The 29-year NLDAS retrospective is used to derive the climatology of each of the four land models. Then current realtime land states (soil moisture, snowpack) and water fluxes (evaporation, total runoff, routing streamflow) of each of the four land models from daily update executions are depicted as anomalies and percentiles with respect to their own model climatology. One key application of the realtime updates is drought monitoring over CONUS, shown at the "NLDAS Drought" tab of the NLDAS web site given above and at the CPC drought web site at http://www.cpc.ncep.noaa.gov/products/Drought/. Additionally, the realtime NLDAS land states provide initial conditions for the NLDAS prediction mode described below.

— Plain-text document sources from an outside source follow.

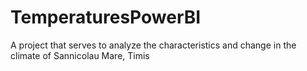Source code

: # TemperaturesPowerBI
A project that serves to analyze the characteristics and change in the climate of Sannicolau Mare, Timis
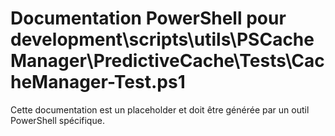 # Documentation PowerShell pour development\scripts\utils\PSCacheManager\PredictiveCache\Tests\CacheManager-Test.ps1

Cette documentation est un placeholder et doit être générée par un outil PowerShell spécifique.

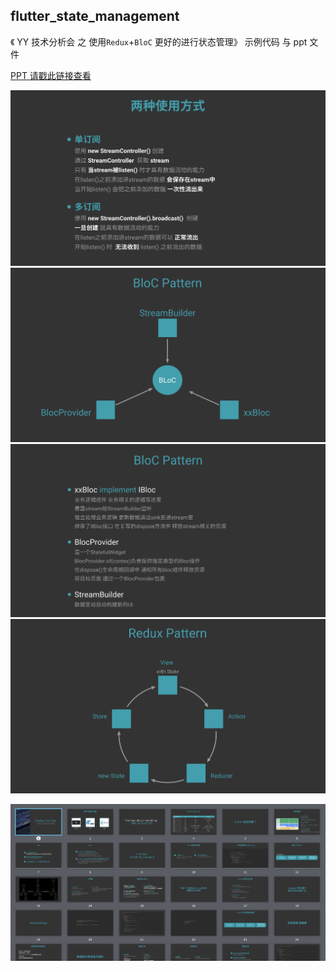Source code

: ## flutter_state_management

《 YY 技术分析会 之 使用`Redux`+`BloC` 更好的进行状态管理》
 示例代码 与 ppt 文件
 
 
[ PPT 请戳此链接查看](https://www.beautiful.ai/deck/-LcKKR8AutG9ItB1cxtR/StateManage)
 
![](media/15559446487722.jpg)
![](media/15559446867381.jpg)
![](media/15559447057983.jpg)
![](media/15559447361798.jpg)

![](media/15559445964449.jpg)


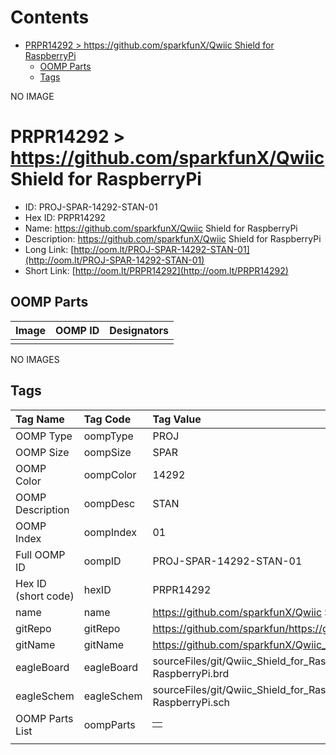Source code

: 



Contents
========

* [PRPR14292 > https://github.com/sparkfunX/Qwiic Shield for RaspberryPi](#prpr14292--httpsgithubcomsparkfunxqwiic-shield-for-raspberrypi)
	* [OOMP Parts](#oomp-parts)
	* [Tags](#tags)
  
NO IMAGE  
# PRPR14292 > https://github.com/sparkfunX/Qwiic Shield for RaspberryPi

- ID: PROJ-SPAR-14292-STAN-01
- Hex ID: PRPR14292
- Name: https://github.com/sparkfunX/Qwiic Shield for RaspberryPi
- Description: https://github.com/sparkfunX/Qwiic Shield for RaspberryPi
- Long Link: [http://oom.lt/PROJ-SPAR-14292-STAN-01](http://oom.lt/PROJ-SPAR-14292-STAN-01)
- Short Link: [http://oom.lt/PRPR14292](http://oom.lt/PRPR14292)

## OOMP Parts
  

|Image|OOMP ID|Designators|
| :--- | :--- | :--- |
||||
  
NO IMAGES  
## Tags
  

|Tag Name|Tag Code|Tag Value|
| :--- | :--- | :--- |
|OOMP Type|oompType|PROJ|
|OOMP Size|oompSize|SPAR|
|OOMP Color|oompColor|14292|
|OOMP Description|oompDesc|STAN|
|OOMP Index|oompIndex|01|
|Full OOMP ID|oompID|PROJ-SPAR-14292-STAN-01|
|Hex ID (short code)|hexID|PRPR14292|
|name|name|https://github.com/sparkfunX/Qwiic Shield for RaspberryPi|
|gitRepo|gitRepo|https://github.com/sparkfun/https://github.com/sparkfunX/Qwiic_Shield_for_RaspberryPi|
|gitName|gitName|https://github.com/sparkfunX/Qwiic_Shield_for_RaspberryPi|
|eagleBoard|eagleBoard|sourceFiles/git/Qwiic_Shield_for_RaspberryPi/Hardware/Qwiic Shield for RaspberryPi.brd|
|eagleSchem|eagleSchem|sourceFiles/git/Qwiic_Shield_for_RaspberryPi/Hardware/Qwiic Shield for RaspberryPi.sch|
|OOMP Parts List|oompParts|<table><tr><td></td></tr></table>|
||||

The uncoupled ensemble seasonal prediction mode utilizes the following three independent approaches for generating downscaled ensemble seasonal forecasts of surface forcing: (1) Ensemble Streamflow Prediction, (2) CPC Official Seasonal Climate Outlook, and (3) NCEP CFS ensemble dynamical model prediction. For each of these three approaches, twenty ensemble members of forcing realizations are generated using a Bayesian merging algorithm developed by Princeton University. The three forcing methods are then used to drive a chosen land surface model (currently VIC) in seasonal prediction model over thirteen large river basins that together span the CONUS domain. One to nine month ensemble seasonal prediction products such as air temperature, precipitation, soil moisture, snowpack, total runoff, evaporation and streamflow are derived for each forcing approach. The anomalies and percentiles of the predicted products for each forcing approach may be used for the purpose of US drought prediction. The above seasonal prediction approach, currently applied to the VIC land model, will be expanded to include all four land models cited earlier.
The NLDAS products of the four land models are compared and validated using USGS observed streamflow, observations of surface energy fluxes from flux stations, Oklahoma and Illinois soil moisture observations, and satellite-based snow cover analyses. The advantages and disadvantages of different land surface models are emphasized. This will be beneficial for the land model development community. Additionally, improvement of the land surface models will reduce the uncertainty and errors in NLDAS products for both monitoring and prediction mode and increase the accuracy and reliability of NLDAS products.